Not sure if I want to call it by design.
It is not a dark pattern, it is just "what is the minimum we can do to sell this without doing the curation work?"
Seems to be a much larger amount of work to design, implement, and support a more-or-less dozen-step customer journey that does NOT work than just implementing a few switches. And that goes even if the switch must be designed-in from the beginning by designing operation for local-only operation.
Surely, implementing a simple block-all-strangers to send-to-bitbucket all communications attempts by accounts not already on the whitelist is easier than all these overlapping settings described?
Unless it is explained how building a much more complex system is easier and lower-cost than a simpler system with fewer controls, the default conclusion is it is intentional.
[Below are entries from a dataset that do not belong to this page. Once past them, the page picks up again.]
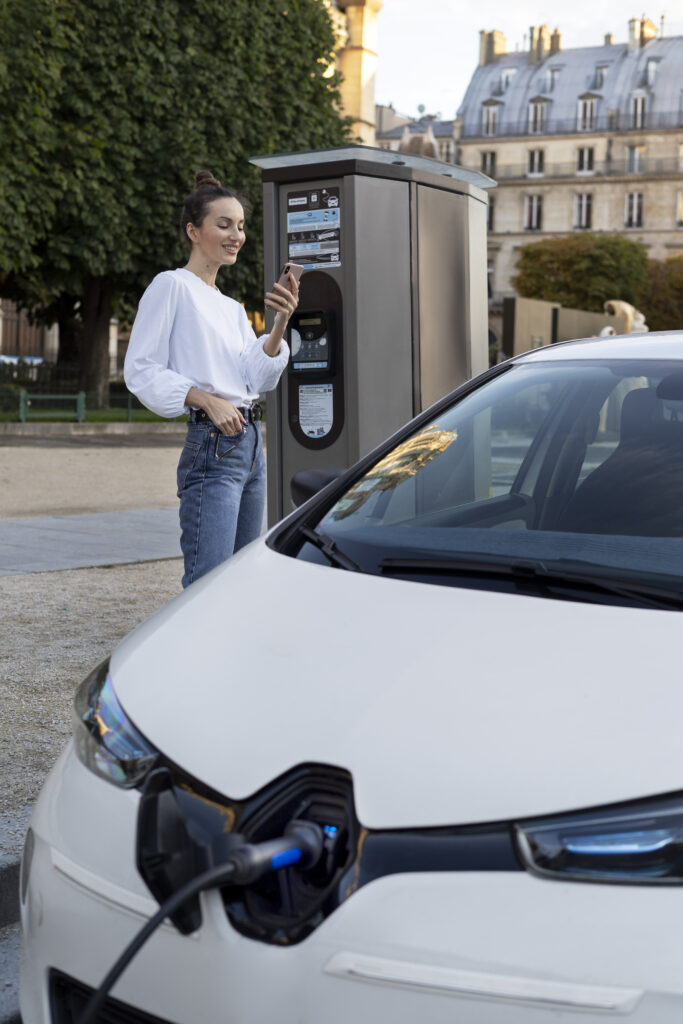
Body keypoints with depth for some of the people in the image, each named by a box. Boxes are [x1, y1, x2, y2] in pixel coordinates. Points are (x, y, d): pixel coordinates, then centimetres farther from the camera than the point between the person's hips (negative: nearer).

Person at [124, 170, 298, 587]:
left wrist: (280, 325, -6)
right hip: (212, 447, -9)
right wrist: (207, 399, -19)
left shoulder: (232, 307, 20)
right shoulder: (172, 286, -4)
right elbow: (140, 371, -10)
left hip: (252, 444, 9)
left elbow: (258, 379, 9)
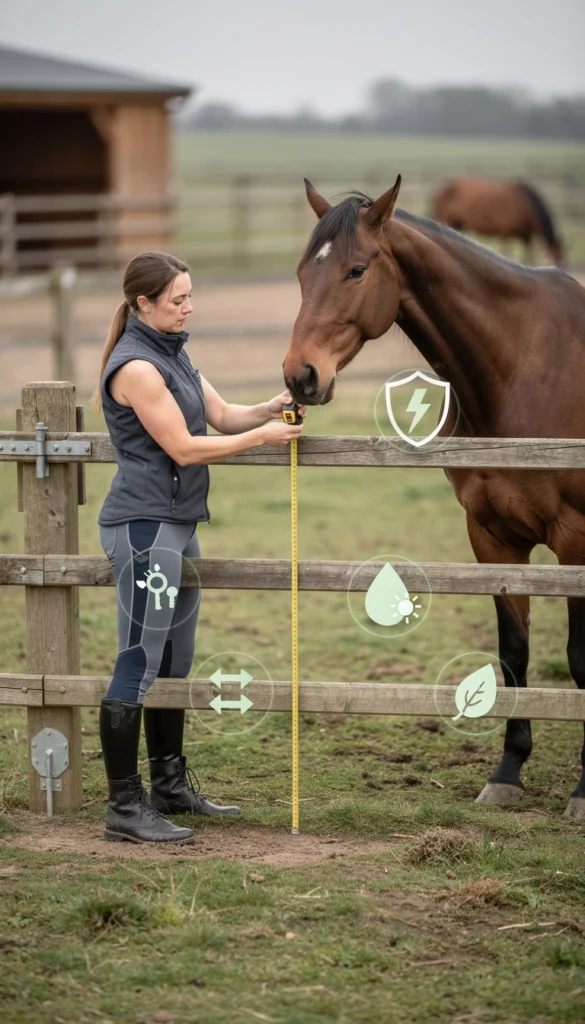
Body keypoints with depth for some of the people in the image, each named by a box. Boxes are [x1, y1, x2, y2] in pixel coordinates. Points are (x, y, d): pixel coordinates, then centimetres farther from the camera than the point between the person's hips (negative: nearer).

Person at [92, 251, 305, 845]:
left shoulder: (172, 355, 15)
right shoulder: (136, 366, -16)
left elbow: (223, 417, 15)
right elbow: (184, 448, -17)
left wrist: (272, 408, -4)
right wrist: (264, 436, -12)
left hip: (177, 525, 10)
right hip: (145, 526, -10)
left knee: (174, 663, 17)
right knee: (138, 666, -9)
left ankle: (170, 786, 27)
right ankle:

>>It is not a dark pattern, it is just "what is the minimum we can do to sell this without doing the curation work?"
Even if for the sake of discussion we treat it as laziness, a dark pattern created by accident is still a dark pattern. The customer is no less screwed into doing something they do not want and the company does want.
The 29 separate confusing overlapping effects is by design. A single "local only" switch would (so long as that switch is enabled) lock out all manner of potential future revenue and recurring rents, which these companies very much want to see hit the balance sheet.
So the 29 separate confusing overlapping settings is designed to frustrate you to the point that you allow what they want from the start, the ability of the device to generate future revenue (via both of one time sales and recurring rents on rental sales).
>>The 29 separate confusing overlapping effects is by design
>>designed to frustrate you to the point that you allow what they want from the start, the ability of the device to generate future revenue
And this explains why they are willing to do all the extra work to do it.
It is not even close to accidental or lazy — there is nothing accidental about the intention or going to the extra cost to build those dark patterns to screw the customers.
Yes, absolutely. 29 separate overlapping settings likely match up precisely to arguments in various APIs that are used. On the other hand, what does local only even mean? No wifi? No hardwired connection? LAN only? Connection to the internet for system updates but not marketplace? Something else? All with a specified outcome that requires different implementation depending on hardware version and needs to be tweaked everytime dependencies change.
Let's start with this: Design the architecture so the core system works fine locally. Features requiring Internet connection are in separate modules, so they can be easily turned on/off, and designed so they are still primarily local.
E.g., store all current status locally and if requested another module sends it to the cloud, instead of cloud-first.
E.g.2, install updates by making a pull of all resources and then doing the update instead of requiring continuous communication.
Allow user control with options to completely shut off, whitelist, blacklist, etc.
Simple design decisions up front to make a software package meeting the user's local needs first, THEN allowing controlled access to the internet, under the USERS' control, instead of designing every feature to contact your servers first and compromising both usability and control at every step.
We are only talking about the architecture, setup, and options for each particular game.